- March 19, 2019
- Posted in Lab Data
This post was last updated on November 22, 2019 at 8:50 pm
By Bill Bowman, Clinical Solutions Architect
The trend toward precision medicine in oncology is epitomized by the management of patients with metastatic non-small cell lung cancer (mNSCLC). Multiple molecular targets have been identified and a growing number of brands have become commercially available in recent years with activity against cellular proteins or genetic mutations often seen in this tumor type. Examples include:
- EGFR mutations
- EML4/ALK rearrangements
- ROS1 rearrangements
- BRAF mutations – also seen in adjuvant/metastatic melanoma and metastatic colorectal cancer (mCRC)
- PD-L1 expression – also relevant in tumors of the stomach and gastro-esophageal junction, cervix and in urothelial carcinoma, among others
Other newly emerging genetic mutations with applications as therapeutic targets are considered “tumor agnostic”, i.e., they are seen in various cancers. FDA approved brands and agents in clinical development in this category tend to be designed for use in any tumor expressing the genetic mutation in question. These biomarkers may also have application in the treatment of mNSCLC and include mutations of the following:
We propose that testing rates for these various biomarkers in mNSCLC appear to be a function of at least one of the following factors: the length of time since a specific molecular target has been identified and validated by strong clinical evidence; the availability of targeted agents active against the biomarker in question, including the number of approved brands; and the adoption of the appropriate targeted therapy (or therapies) into clinical practice, backed by each brand’s approved label and clinical guidelines from leading medical organizations, e.g., the National Comprehensive Cancer Network (NCCN) or the American Society of Clinical Oncology (ASCO).
This hypothesis has been borne out by analyzing real-world data from Prognos, the industry leader in applying artificial intelligence and machine learning to laboratory data results to identify hard-to-find patients and improve health by predicting disease earlier. We have examined the two most recent years of laboratory records for multiple biomarkers by leveraging the approximately 45,000 annual patients in the Prognos database with a confirmed diagnosis of mNSCLC.

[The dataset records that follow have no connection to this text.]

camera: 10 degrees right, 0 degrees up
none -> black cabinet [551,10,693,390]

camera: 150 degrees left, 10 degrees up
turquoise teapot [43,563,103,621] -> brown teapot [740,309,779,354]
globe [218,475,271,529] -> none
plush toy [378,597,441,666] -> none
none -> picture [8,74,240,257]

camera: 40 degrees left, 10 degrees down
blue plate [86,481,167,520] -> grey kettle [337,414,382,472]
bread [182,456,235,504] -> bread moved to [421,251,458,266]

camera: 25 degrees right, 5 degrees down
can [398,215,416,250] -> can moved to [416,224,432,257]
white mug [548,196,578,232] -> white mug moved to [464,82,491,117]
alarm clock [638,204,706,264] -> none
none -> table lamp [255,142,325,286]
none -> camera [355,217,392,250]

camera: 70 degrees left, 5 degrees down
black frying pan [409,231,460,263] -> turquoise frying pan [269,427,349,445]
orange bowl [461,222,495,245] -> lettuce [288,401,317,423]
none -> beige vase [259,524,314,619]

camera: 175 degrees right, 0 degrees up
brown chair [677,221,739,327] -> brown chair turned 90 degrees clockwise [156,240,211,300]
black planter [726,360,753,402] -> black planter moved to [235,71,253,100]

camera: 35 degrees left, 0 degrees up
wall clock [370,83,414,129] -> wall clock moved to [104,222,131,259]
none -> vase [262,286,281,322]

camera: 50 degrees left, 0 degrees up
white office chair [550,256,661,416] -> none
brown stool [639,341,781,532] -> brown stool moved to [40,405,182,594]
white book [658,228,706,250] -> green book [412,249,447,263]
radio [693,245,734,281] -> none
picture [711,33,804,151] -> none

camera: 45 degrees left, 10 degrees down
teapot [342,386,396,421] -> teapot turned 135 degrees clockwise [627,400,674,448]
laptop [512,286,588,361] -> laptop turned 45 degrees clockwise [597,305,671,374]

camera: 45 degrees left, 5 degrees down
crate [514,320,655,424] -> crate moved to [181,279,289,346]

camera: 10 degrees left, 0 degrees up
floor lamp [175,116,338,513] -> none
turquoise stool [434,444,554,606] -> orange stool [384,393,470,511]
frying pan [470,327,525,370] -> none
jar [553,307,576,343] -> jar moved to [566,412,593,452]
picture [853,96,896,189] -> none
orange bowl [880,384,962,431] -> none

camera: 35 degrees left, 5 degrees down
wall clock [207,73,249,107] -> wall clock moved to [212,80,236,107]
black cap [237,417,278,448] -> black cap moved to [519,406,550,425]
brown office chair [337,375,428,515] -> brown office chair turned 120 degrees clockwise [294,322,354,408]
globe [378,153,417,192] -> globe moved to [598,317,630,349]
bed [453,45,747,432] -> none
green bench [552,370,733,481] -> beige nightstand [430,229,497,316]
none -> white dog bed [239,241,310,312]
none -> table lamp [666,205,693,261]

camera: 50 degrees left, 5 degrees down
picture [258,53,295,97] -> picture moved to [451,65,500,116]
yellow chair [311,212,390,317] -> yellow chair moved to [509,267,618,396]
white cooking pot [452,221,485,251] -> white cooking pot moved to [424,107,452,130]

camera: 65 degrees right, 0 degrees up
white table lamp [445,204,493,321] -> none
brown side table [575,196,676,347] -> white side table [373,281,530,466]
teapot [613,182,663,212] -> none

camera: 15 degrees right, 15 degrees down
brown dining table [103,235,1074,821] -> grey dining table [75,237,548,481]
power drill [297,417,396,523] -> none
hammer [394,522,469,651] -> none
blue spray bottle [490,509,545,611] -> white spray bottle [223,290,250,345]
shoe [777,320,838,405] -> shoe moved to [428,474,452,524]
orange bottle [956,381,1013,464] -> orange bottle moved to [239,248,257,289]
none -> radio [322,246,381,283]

Our analysis demonstrates that in this tumor type, testing rates are highest for well-established biomarkers such as EGFR mutations, the ALK gene rearrangement and PD-L1. EGFR was the first biomarker to come into widespread clinical use for mNSCLC and is seen in about 10-15% of patients. A number of brands have become commercially available to treat patients expressing an EGFR mutation. ALK rearrangements are less common relative to EGFR in this tumor and are seen in perhaps 3-7% of patients, yet six brands are currently FDA-approved for this market segment, plus ALK was the second biomarker to gain traction as an accepted therapeutic target for mNSCLC. Our data suggests testing rates are similar for EGFR and ALK. PD-L1 is a relatively more recent biomarker, clinically speaking, although over the last few years we have seen a proliferation of high-profile PD-1/PD-L1 immune checkpoint inhibitors, some of which have come to dominate the mNSCLC treatment landscape. We are also seeing high and expanding rates of PD-L1 testing in this malignancy. As noted above, the availability of a targeted treatment option can also have a strong impact on testing rates. For example, testing for BRAF mutations in mNSCLC was far less frequent vs. the above-referenced biomarkers until the introduction of an FDA-approved drug combination for patients with a particular type of BRAF mutation in this tumor type. We then noticed a dramatic increase in BRAF testing rates.
At Prognos we have similarly observed a lower testing volume for newer biomarkers such as TMB and NTRK in various tumors, including mNSCLC, although the number of patients being tested has increased steadily over the past year in particular. Oncologists are less inclined to test for a biomarker unless they have access to the appropriate targeted therapy. The recent launch of a brand that targets NTRK mutations (with other compounds in the pipeline) should lead to a growth in testing, which should expand further as influential medical groups adopt NTRK testing into their guidelines. Likewise, once the FDA approves brands for mNSCLC that target TMB or RET, we anticipate more oncologists will adopt testing for these biomarkers into their management strategies for this malignancy.